Was this what he’d been trying to stop? This plague upon his land? A disease that rotted stags and infected the forest with mist and turned their people into Depraved?
“When did it start?” Raquel asked. It was a strange question to ask, because it followed the statement Dream Jake had made, but if real and present Jake found it odd, she couldn’t tell.
“Nearly half a century ago,” he answered.
Raquel stilled.
The first bride. That was when the Forest kith had first come to Harran demanding a mortal bride in exchange for protection.
Because they needed a mortal to stop whatever plagued their land. Deep in her bones, Raquel felt that to be true.
And yet this plague persisted, and they kept taking brides. No, Edom kept taking brides. Raquel really needed to sort this part out so that she knew precisely how to stop Harran’s curse. She leaned forward so that she and Jake were both bent over the small table, and she asked, “How is this different?” She gestured between them. “What will you do with me that your brother has not already tried with six others?”
Jake’s gaze bored into hers. He was not smiling now. “I will succeed,” he said so softly, and Raquel suddenly realized how close they sat, the two of them bent over the small table, the fire their only companion.
Her heart beat faster, and she swallowed, determined. “How will you succeed?” she whispered, trying to find her conviction despite a body that was having a very different response to this handsome forest prince.
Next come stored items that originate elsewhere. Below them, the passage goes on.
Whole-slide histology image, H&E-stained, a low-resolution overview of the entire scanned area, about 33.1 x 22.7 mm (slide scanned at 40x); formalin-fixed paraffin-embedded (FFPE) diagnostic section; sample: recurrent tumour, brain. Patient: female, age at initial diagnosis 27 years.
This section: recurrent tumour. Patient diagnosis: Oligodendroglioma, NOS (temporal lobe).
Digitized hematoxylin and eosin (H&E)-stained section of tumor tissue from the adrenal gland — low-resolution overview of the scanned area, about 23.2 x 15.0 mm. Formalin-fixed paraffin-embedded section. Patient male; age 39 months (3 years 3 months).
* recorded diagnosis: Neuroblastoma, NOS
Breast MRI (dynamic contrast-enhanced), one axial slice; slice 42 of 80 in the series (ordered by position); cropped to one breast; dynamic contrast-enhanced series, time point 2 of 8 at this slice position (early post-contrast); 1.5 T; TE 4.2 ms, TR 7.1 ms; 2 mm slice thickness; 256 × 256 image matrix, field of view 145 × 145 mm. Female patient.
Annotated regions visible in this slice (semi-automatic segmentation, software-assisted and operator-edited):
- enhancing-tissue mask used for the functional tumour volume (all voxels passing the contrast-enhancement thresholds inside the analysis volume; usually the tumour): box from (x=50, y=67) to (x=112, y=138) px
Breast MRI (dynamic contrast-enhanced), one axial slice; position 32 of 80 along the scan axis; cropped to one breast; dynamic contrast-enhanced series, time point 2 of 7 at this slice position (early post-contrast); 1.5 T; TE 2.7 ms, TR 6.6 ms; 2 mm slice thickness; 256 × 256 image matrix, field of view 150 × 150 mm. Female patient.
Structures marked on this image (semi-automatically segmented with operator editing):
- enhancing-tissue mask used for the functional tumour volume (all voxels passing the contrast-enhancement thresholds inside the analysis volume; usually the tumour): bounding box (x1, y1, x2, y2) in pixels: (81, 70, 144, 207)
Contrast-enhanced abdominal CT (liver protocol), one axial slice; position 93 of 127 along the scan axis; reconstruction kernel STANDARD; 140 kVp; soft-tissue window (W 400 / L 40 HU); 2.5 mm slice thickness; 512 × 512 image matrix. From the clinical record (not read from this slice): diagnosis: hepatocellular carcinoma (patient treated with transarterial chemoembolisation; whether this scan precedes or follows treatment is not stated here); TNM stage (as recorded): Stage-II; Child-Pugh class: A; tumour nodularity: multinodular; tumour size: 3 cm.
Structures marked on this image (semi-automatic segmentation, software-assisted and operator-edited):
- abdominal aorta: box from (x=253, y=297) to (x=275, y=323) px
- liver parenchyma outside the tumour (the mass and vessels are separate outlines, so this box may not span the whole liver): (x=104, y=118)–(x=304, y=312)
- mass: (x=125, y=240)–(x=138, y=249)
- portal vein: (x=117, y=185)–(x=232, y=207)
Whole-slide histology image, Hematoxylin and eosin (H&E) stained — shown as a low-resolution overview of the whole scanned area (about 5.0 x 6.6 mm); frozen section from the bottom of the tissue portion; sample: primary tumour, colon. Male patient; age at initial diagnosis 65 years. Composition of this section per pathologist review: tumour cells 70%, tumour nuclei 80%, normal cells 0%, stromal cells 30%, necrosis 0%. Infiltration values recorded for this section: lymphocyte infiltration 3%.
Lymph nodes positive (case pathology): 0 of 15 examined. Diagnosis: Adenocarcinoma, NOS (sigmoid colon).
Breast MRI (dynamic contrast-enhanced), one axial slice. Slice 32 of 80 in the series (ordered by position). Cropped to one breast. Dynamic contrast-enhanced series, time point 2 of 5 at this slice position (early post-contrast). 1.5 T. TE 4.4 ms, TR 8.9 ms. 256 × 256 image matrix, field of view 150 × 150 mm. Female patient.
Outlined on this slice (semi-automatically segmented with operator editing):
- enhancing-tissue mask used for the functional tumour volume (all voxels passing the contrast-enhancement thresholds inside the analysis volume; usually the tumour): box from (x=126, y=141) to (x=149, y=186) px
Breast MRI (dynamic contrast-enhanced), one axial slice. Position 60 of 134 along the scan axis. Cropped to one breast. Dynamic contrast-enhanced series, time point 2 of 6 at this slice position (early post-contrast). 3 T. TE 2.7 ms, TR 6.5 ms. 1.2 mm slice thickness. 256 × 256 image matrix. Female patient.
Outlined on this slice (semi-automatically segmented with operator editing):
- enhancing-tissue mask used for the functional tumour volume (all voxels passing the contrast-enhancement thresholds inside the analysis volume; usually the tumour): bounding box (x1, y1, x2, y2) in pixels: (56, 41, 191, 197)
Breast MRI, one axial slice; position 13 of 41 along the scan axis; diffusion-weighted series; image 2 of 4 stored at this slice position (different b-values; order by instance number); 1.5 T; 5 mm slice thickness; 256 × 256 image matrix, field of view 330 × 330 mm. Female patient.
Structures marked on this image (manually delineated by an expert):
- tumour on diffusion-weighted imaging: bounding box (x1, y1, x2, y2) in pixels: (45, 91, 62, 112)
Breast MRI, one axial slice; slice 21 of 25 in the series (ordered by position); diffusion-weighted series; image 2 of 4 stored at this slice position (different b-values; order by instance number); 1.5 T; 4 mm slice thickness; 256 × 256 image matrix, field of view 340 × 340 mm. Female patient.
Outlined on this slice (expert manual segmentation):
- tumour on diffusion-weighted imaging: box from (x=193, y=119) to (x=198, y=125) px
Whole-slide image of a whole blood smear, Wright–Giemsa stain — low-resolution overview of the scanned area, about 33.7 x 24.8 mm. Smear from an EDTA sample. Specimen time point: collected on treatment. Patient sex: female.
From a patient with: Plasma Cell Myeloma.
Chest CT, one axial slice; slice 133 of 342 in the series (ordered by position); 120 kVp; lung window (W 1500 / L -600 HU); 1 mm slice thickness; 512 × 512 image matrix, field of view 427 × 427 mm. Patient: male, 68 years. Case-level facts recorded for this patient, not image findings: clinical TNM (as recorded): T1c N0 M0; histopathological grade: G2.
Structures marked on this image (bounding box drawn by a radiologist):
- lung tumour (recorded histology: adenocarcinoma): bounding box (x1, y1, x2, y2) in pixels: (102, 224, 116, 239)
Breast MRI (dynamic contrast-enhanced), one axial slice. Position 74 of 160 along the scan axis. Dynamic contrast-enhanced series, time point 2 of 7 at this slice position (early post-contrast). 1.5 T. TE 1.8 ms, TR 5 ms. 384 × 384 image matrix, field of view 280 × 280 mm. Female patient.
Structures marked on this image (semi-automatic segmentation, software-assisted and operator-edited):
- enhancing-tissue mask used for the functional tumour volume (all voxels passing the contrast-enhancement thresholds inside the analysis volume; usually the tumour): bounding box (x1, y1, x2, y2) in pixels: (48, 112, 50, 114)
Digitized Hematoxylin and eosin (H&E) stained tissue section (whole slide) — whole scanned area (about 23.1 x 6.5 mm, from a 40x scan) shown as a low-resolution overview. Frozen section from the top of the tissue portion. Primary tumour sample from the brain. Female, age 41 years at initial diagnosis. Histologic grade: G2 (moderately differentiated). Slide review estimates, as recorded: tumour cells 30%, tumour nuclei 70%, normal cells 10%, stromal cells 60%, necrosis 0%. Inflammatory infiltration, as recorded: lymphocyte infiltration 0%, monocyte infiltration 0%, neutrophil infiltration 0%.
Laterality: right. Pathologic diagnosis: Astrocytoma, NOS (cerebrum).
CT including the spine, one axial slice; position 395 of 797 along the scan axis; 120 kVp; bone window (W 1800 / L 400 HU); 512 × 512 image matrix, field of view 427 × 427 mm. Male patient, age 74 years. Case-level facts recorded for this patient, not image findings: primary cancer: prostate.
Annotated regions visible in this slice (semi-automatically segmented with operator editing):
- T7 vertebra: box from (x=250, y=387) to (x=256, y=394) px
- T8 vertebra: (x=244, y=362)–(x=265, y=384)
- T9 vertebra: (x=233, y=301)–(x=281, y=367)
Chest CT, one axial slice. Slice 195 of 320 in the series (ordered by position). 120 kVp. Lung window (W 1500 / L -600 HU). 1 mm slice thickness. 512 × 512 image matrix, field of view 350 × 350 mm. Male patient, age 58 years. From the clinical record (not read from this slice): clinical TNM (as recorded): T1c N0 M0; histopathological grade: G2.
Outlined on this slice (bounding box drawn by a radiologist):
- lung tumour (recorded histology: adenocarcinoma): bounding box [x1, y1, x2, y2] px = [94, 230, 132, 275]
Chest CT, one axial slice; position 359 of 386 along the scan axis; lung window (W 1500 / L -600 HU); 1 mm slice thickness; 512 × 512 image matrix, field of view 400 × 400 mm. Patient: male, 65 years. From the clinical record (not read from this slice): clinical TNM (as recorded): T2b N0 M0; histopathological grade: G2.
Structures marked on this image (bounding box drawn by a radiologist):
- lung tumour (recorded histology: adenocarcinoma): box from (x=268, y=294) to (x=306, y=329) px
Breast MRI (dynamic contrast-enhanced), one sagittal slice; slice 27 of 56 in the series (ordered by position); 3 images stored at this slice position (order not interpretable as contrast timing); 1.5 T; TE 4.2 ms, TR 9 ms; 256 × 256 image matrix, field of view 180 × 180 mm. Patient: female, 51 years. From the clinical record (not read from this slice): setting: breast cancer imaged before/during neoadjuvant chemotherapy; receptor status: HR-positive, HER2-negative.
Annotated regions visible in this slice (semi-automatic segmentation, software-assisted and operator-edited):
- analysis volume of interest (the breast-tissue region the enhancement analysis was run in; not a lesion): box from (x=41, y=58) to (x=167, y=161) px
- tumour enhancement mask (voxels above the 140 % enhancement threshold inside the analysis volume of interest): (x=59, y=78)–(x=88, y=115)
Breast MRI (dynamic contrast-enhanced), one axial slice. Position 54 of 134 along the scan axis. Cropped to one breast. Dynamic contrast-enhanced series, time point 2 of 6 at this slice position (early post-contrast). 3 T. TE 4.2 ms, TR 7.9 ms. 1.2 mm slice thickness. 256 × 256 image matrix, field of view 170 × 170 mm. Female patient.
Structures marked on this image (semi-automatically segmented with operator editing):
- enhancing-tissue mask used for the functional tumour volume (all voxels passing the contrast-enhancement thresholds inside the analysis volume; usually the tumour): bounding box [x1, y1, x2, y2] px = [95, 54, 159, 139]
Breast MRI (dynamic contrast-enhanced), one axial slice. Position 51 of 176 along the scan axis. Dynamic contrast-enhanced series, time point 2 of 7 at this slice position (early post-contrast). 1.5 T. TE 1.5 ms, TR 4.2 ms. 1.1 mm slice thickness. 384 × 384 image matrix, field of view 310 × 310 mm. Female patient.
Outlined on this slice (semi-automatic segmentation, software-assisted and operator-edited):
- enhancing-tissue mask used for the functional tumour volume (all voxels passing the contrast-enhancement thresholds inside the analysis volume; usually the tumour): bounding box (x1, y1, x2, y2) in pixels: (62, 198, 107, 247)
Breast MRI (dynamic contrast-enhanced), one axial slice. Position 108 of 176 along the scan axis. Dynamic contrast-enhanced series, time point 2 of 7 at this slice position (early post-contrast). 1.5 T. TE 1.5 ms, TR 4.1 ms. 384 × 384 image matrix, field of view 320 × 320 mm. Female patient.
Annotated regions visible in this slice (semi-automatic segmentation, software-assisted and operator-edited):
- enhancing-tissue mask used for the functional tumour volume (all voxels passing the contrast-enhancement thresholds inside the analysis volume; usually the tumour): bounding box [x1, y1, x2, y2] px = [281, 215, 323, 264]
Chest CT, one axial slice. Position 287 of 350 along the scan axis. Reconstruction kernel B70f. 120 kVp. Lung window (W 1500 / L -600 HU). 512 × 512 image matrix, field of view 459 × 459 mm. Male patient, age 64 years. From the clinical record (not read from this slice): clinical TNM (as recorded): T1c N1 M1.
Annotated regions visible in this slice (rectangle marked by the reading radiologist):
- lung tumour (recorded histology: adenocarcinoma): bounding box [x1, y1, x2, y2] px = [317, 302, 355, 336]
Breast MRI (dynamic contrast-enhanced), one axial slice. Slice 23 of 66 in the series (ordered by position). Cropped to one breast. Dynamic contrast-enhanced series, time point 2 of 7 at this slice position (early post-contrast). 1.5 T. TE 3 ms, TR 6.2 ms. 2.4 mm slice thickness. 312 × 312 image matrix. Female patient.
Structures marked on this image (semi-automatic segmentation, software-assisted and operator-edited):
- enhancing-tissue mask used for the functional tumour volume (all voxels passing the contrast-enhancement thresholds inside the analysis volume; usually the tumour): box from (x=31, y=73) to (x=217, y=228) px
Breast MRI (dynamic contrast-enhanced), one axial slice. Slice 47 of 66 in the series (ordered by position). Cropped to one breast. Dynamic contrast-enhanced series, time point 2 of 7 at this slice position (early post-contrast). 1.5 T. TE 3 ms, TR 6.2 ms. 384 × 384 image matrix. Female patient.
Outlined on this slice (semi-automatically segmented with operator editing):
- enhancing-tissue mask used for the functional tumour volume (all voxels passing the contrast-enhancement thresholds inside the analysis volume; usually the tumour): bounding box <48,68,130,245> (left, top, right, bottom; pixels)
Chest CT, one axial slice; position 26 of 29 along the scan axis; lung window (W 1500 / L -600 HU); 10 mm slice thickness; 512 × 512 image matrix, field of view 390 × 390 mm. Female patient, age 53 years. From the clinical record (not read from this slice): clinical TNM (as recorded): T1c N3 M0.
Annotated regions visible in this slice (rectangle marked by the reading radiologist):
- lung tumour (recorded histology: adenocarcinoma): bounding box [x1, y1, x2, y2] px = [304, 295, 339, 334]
“Like this.” Jake did not break her gaze, not as he set his goblet upon the table, nor as he reached out for her, slowly giving Raquel every opportunity to back away. To knock his hand aside.
She told herself to do it. To lean back and smack his hand away. He was her captor! She should not let him near, let alone touch her. But try as she might, she could not persuade herself to push his hand aside. She couldn’t move, actually, so she sat frozen and hardly breathing, wondering what his wide palm felt like upon her skin. Wondering if it felt like the Jake in her dreams. Wondering until she didn’t have to wonder.